None of this proves that Carney’s Brookfield history caused China’s latest trade action. That would be too strong a claim without direct evidence.
But it does raise a fair political concern: when a national leader has deep corporate history tied to global finance, China, ESG capital, and state-linked institutions, voters are entitled to ask whether Canada’s trade policy is being shaped from a position of strength or from a position of managed compromise.
Was This an ESG Mistake?
The phrase “ESG mistake” does not mean clean energy or sustainable finance are automatically bad. The issue is whether Canadian policymakers became too eager to believe that green finance diplomacy could soften China’s long-term strategic behaviour.
China is not simply a trade partner. It is a one-party state with a long planning horizon, state-backed industrial policy, and a history of linking commercial access to political pressure.
Canada may change governments. The United States may change presidents. Donald Trump may be tough one year and gone the next. But the Chinese Communist Party is not temporary in the same way democratic leaders are temporary.
That difference matters. Beijing can absorb short-term tension while pursuing long-term strategic advantage. Canada cannot afford to mistake temporary diplomatic warmth for permanent commercial security.
Did Canada Hand China Leverage?
The harshest criticism of Carney’s China strategy is that Canada gave something concrete — partial EV market access — while receiving only uncertain relief for Canadian exporters.
If China can accept concessions on EVs while still punishing Canadian agriculture, then Canada’s negotiating position deserves serious review.
Supporters of engagement will argue that diplomacy takes time, trade disputes are complicated, and keeping communication open with China is better than permanent confrontation.
That argument has some merit.
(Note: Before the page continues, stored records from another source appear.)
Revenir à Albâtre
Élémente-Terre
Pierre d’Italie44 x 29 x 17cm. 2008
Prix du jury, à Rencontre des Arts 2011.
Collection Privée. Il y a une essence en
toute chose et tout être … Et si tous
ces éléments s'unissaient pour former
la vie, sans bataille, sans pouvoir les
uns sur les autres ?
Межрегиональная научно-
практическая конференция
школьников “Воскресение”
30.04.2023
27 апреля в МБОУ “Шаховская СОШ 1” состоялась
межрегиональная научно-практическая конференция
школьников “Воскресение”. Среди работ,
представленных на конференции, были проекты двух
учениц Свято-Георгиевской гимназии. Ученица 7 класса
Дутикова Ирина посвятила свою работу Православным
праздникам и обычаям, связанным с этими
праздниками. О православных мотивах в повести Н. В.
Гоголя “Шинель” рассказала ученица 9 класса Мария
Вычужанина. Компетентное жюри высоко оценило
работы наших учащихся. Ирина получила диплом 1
Canada cannot simply ignore one of the world’s largest economies.
But engagement without leverage is not strategy. It is hope.
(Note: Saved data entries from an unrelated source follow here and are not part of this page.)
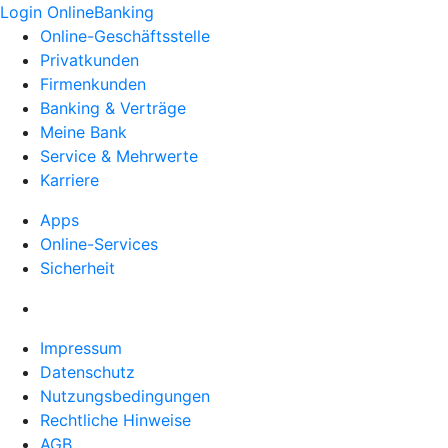
Login OnlineBanking
Online-Geschäftsstelle
Privatkunden
Firmenkunden
Banking & Verträge
Meine Bank
Service & Mehrwerte
Karriere
Apps
Online-Services
Sicherheit
Impressum
Datenschutz
Nutzungsbedingungen
Rechtliche Hinweise
AGB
Canadian Farmers Are Paying the Price
The people most exposed to this dispute are not politicians, consultants, or global asset managers. They are Canadian farmers, processors, exporters, and workers who depend on stable market access.
When China imposes a tariff, Canadian producers do not get to debate theory. They deal with lost contracts, lower prices, uncertainty, and the urgent need to find replacement buyers.
This is why Canada needs a more disciplined trade strategy. Diversification cannot be a slogan. It has to become a real export policy that reduces dependence on politically risky markets.
What Canada Should Learn
Canada should not abandon trade with China. That would be unrealistic.
But Canada should stop treating China as a normal market governed only by commercial logic. Beijing’s trade actions often serve political, diplomatic, and strategic purposes.
That means Canada needs stronger leverage before making concessions, clearer protections for vulnerable sectors, and a serious plan to expand agricultural exports into alternative markets.
The lesson is simple: access to China can be profitable, but dependence on China can become dangerous.
Final Thoughts
China’s 73.5% tariff on Canadian pea starch is not just another trade headline. It is a stress test for Canada’s entire China strategy.
Mark Carney’s defenders will argue that he is trying to repair a difficult relationship and protect Canadian access to a major market. His critics will argue that his Brookfield background, ESG worldview, and willingness to soften Canada’s EV stance have left the country exposed.
The truth may be more complicated than either side wants to admit.
But one thing is clear: Canada cannot build its future on the assumption that China will reward goodwill with stability. In trade, leverage matters. And right now, Canadian agriculture is once again discovering what happens when that leverage is missing.